I was with you right up to "the congressman gets the same care as the single mom..." Friend, if you believe that would happen, I am sorry to say you must be deluded on some level. Congresspeople live in a different world and will not be subject to the same coverage they subject those who elect them to be under. It sounds good but I dare say that will not happen under any circumstance!
Livn
I don't know if I'm deluded,but I am a shameless shill for universal health care. In my heart of hearts,I know the US would be a better,stronger country with universal health care.
Having said that,I'm not very hopeful that it might happen anytime soon. My best guess would be that the existing system will put so much stress on businesses that insurance as we know it will collapse. At that point some new structure will no doubt emerge. We can all hope that it will be fair and workable for all.
More proof of those who espouse an ideology and in this case "health" care reform, not even knowing the details or actually bothering to do their homework, much less having a 'solution'.
The latest out besides the continual lying going on regarding the enormous cost, is that even those who work within the CBO office are saying that adding HC to the deficit is going into very dangerous territory for the US. Even the CBO has its hands tied with cost projections (the real ones) because they can only deal with the figures that are put before them on the table.
Trouble is the Dems, led by Pelosi, Reid and Obama have kept the details not only from the Repubs but from the American public. Everyone knows by now of the backroom deals, the desperate threats, the subterfuge in packaging these bills, etc. Now, it appears the whole "reconciliation" plan is another ruse to deceive the public into thinking that once the bill is signed by the Pres, they can "incrementally" reform the bill as they go along. Nothing could be further from the truth. Once the bill is signed, it becomes law. Once law, it will be difficult, no impossible to do away with or change as proven with other, huge pieces of legislation.
Another Gov't Actuary raised the alarm recently that the US will lose its international AAA rating and fall even further into Depression if this bill passes. It's just too much debt for us to deal with, without any real jobs in the private sector created and sustained. Right now he says, we are hanging from the precipice, ready to fall off.
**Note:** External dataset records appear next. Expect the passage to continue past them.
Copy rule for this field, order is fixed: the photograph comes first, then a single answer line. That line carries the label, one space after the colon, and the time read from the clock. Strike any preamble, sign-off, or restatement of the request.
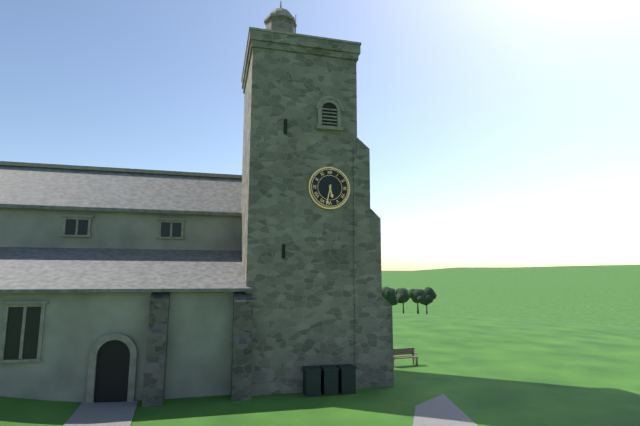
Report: 5:32
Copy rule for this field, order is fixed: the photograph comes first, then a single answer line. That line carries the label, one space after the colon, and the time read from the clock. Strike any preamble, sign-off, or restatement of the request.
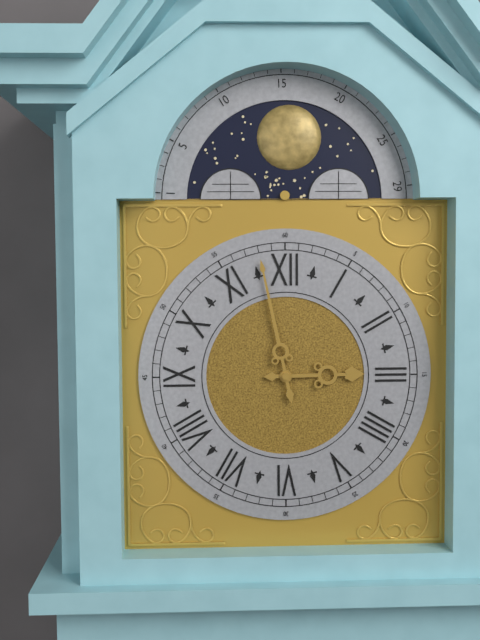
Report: 2:58
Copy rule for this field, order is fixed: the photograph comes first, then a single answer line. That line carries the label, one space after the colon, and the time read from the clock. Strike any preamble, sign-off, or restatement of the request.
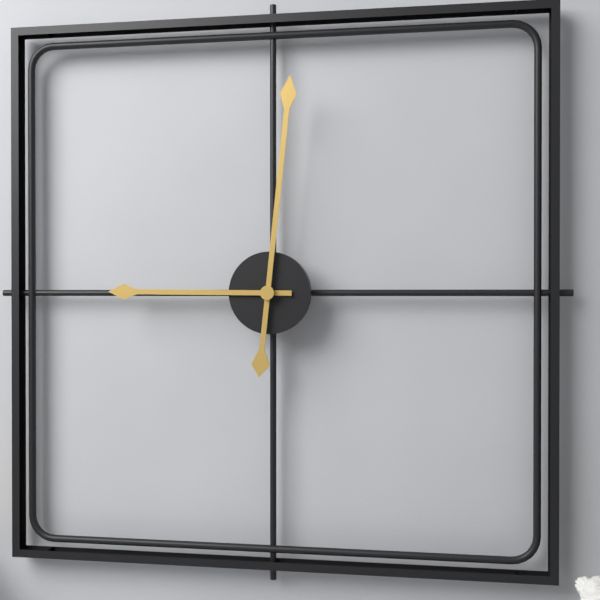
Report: 9:01
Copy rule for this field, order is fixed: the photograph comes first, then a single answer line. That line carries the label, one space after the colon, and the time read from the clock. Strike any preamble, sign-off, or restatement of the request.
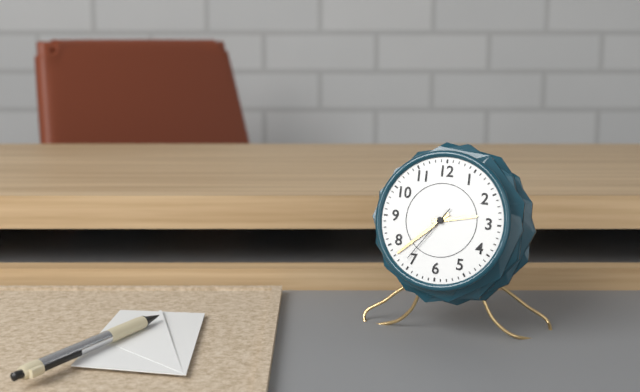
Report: 2:38:36
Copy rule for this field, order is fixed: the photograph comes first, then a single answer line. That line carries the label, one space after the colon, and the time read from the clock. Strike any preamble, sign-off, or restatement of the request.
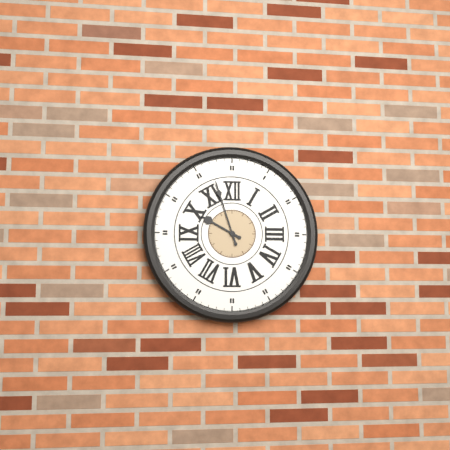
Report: 9:57
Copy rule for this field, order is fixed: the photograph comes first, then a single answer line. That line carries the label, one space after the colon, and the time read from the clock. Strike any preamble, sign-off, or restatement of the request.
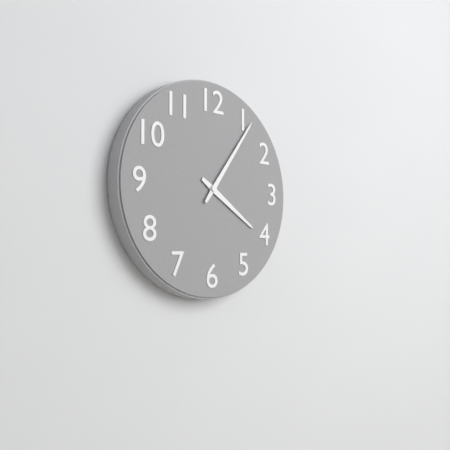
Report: 4:06
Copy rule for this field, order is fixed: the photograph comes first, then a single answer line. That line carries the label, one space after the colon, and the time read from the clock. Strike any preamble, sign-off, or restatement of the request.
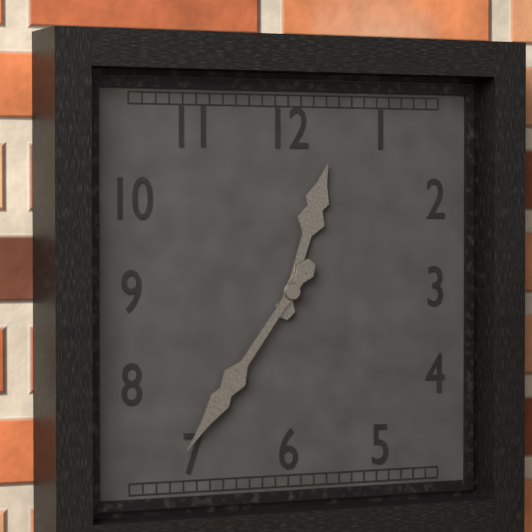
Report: 12:36
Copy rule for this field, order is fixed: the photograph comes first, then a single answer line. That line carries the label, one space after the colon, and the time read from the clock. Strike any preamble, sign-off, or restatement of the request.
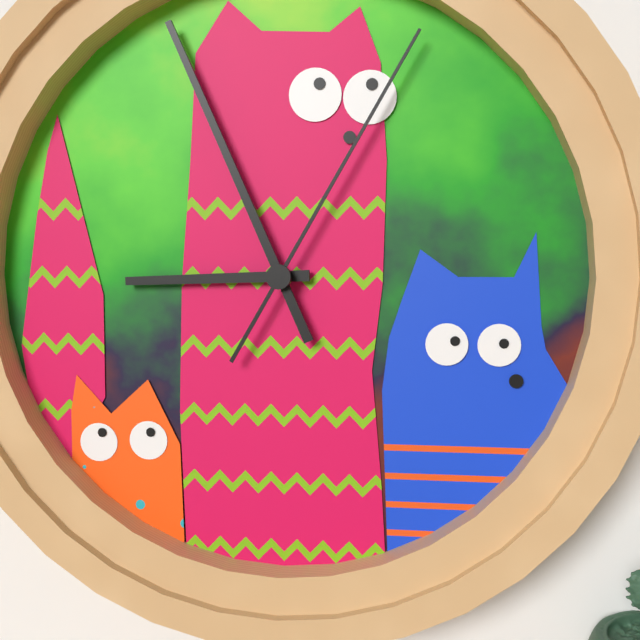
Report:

The Repubs were right on the first HC bill and they're right about this last one. It stinks, it's a monster in the making and we need to start over when things have stabilized and really work at a bipartisan solution to rising health care costs. That will not happen as long as the Dems in power and the Obama Admin stubbornly refuse to respect, reach out and offer true bipartisanship WITH the American people first, and then with their Reps in Gov't. As long as the corruption and ego stroking continues, no deal will be struck.
When we all heard recently of yet another corrupt, perverted gov't official (Rep Eric Massa, Democrat), playing "tickling games" with young men and staff members, some of whom he shared a house in Washington with; and one young fella who was sent to him from Barney Frank's stable, it made me think of just who we are paying our lifes blood to in Washington. These perverts and corrupt ones are playing and carousing on our dime.
Some Americans are too 'nice' and cowardly to get outraged about the vast sums of our money being wasted by these Schmucks. They bring to mind, historically, the courts of old England and Europe where the dissipated, decayed perverts who ruled over their subjects wasted away the peoples riches and even had them killed if they protested about the corruption. Guillotined, hanged, shot. These Princes, Kings and Queens we have elected? Same ole same ole. Pity for us.